▶ _PROBLEM STATEMENT_
The expected answer is the data below, retyped exactly.

[Items from a data source]

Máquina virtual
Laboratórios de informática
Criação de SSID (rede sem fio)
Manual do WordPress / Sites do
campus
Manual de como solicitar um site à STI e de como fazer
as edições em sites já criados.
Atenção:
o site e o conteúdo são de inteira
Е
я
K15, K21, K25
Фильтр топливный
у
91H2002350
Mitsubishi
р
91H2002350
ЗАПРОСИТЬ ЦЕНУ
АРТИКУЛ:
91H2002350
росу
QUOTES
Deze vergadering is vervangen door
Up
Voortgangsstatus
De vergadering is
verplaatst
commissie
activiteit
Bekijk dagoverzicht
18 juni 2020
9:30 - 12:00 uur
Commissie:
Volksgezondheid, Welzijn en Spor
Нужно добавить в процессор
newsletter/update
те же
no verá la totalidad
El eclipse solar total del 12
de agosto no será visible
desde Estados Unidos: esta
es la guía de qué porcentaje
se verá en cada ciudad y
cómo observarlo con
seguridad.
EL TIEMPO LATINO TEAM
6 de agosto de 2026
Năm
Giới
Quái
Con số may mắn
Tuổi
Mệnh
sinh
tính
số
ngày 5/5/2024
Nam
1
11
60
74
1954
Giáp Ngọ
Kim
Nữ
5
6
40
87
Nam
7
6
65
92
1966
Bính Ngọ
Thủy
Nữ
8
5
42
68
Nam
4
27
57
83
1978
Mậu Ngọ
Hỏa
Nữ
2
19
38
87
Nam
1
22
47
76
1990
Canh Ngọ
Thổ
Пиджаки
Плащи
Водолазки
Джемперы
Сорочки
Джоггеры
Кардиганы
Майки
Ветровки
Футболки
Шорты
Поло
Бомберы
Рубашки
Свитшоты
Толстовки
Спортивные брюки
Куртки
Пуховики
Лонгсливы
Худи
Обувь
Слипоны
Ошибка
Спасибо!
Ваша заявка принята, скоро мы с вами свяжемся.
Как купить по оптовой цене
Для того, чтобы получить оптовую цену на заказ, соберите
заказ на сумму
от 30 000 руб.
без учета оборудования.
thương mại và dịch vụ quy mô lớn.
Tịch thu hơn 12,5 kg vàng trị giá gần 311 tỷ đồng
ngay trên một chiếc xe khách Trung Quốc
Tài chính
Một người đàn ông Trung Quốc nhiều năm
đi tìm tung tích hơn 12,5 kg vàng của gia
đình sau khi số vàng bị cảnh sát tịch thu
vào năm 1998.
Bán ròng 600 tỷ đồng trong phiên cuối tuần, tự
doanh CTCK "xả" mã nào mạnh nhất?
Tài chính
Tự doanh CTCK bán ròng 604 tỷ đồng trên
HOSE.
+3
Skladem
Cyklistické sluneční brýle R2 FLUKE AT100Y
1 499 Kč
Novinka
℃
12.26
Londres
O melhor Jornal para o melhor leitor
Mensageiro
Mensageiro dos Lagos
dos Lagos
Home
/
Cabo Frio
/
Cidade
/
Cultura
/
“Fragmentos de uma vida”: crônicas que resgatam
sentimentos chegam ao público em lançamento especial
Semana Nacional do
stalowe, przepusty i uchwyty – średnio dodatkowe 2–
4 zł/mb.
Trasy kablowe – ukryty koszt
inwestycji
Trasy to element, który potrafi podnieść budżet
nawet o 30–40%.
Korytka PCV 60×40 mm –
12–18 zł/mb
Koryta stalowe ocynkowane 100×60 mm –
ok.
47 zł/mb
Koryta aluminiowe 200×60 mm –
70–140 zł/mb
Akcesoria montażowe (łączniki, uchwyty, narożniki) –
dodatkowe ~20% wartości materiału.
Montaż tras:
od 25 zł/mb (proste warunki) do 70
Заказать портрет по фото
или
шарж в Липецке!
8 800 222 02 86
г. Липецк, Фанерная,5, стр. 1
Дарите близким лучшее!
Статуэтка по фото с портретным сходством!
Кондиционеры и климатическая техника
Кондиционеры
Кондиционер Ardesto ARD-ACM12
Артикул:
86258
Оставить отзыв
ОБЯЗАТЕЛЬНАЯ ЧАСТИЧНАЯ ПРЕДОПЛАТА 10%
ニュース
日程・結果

▶ _SOLUTION TO THIS EXERCISE_
Máquina virtual
Laboratórios de informática
Criação de SSID (rede sem fio)
Manual do WordPress / Sites do
campus
Manual de como solicitar um site à STI e de como fazer
as edições em sites já criados.
Atenção:
o site e o conteúdo são de inteira
Е
я
K15, K21, K25
Фильтр топливный
у
91H2002350
Mitsubishi
р
91H2002350
ЗАПРОСИТЬ ЦЕНУ
АРТИКУЛ:
91H2002350
росу
QUOTES
Deze vergadering is vervangen door
Up
Voortgangsstatus
De vergadering is
verplaatst
commissie
activiteit
Bekijk dagoverzicht
18 juni 2020
9:30 - 12:00 uur
Commissie:
Volksgezondheid, Welzijn en Spor
Нужно добавить в процессор
newsletter/update
те же
no verá la totalidad
El eclipse solar total del 12
de agosto no será visible
desde Estados Unidos: esta
es la guía de qué porcentaje
se verá en cada ciudad y
cómo observarlo con
seguridad.
EL TIEMPO LATINO TEAM
6 de agosto de 2026
Năm
Giới
Quái
Con số may mắn
Tuổi
Mệnh
sinh
tính
số
ngày 5/5/2024
Nam
1
11
60
74
1954
Giáp Ngọ
Kim
Nữ
5
6
40
87
Nam
7
6
65
92
1966
Bính Ngọ
Thủy
Nữ
8
5
42
68
Nam
4
27
57
83
1978
Mậu Ngọ
Hỏa
Nữ
2
19
38
87
Nam
1
22
47
76
1990
Canh Ngọ
Thổ
Пиджаки
Плащи
Водолазки
Джемперы
Сорочки
Джоггеры
Кардиганы
Майки
Ветровки
Футболки
Шорты
Поло
Бомберы
Рубашки
Свитшоты
Толстовки
Спортивные брюки
Куртки
Пуховики
Лонгсливы
Худи
Обувь
Слипоны
Ошибка
Спасибо!
Ваша заявка принята, скоро мы с вами свяжемся.
Как купить по оптовой цене
Для того, чтобы получить оптовую цену на заказ, соберите
заказ на сумму
от 30 000 руб.
без учета оборудования.
thương mại và dịch vụ quy mô lớn.
Tịch thu hơn 12,5 kg vàng trị giá gần 311 tỷ đồng
ngay trên một chiếc xe khách Trung Quốc
Tài chính
Một người đàn ông Trung Quốc nhiều năm
đi tìm tung tích hơn 12,5 kg vàng của gia
đình sau khi số vàng bị cảnh sát tịch thu
vào năm 1998.
Bán ròng 600 tỷ đồng trong phiên cuối tuần, tự
doanh CTCK "xả" mã nào mạnh nhất?
Tài chính
Tự doanh CTCK bán ròng 604 tỷ đồng trên
HOSE.
+3
Skladem
Cyklistické sluneční brýle R2 FLUKE AT100Y
1 499 Kč
Novinka
℃
12.26
Londres
O melhor Jornal para o melhor leitor
Mensageiro
Mensageiro dos Lagos
dos Lagos
Home
/
Cabo Frio
/
Cidade
/
Cultura
/
“Fragmentos de uma vida”: crônicas que resgatam
sentimentos chegam ao público em lançamento especial
Semana Nacional do
stalowe, przepusty i uchwyty – średnio dodatkowe 2–
4 zł/mb.
Trasy kablowe – ukryty koszt
inwestycji
Trasy to element, który potrafi podnieść budżet
nawet o 30–40%.
Korytka PCV 60×40 mm –
12–18 zł/mb
Koryta stalowe ocynkowane 100×60 mm –
ok.
47 zł/mb
Koryta aluminiowe 200×60 mm –
70–140 zł/mb
Akcesoria montażowe (łączniki, uchwyty, narożniki) –
dodatkowe ~20% wartości materiału.
Montaż tras:
od 25 zł/mb (proste warunki) do 70
Заказать портрет по фото
или
шарж в Липецке!
8 800 222 02 86
г. Липецк, Фанерная,5, стр. 1
Дарите близким лучшее!
Статуэтка по фото с портретным сходством!
Кондиционеры и климатическая техника
Кондиционеры
Кондиционер Ardesto ARD-ACM12
Артикул:
86258
Оставить отзыв
ОБЯЗАТЕЛЬНАЯ ЧАСТИЧНАЯ ПРЕДОПЛАТА 10%
ニュース
日程・結果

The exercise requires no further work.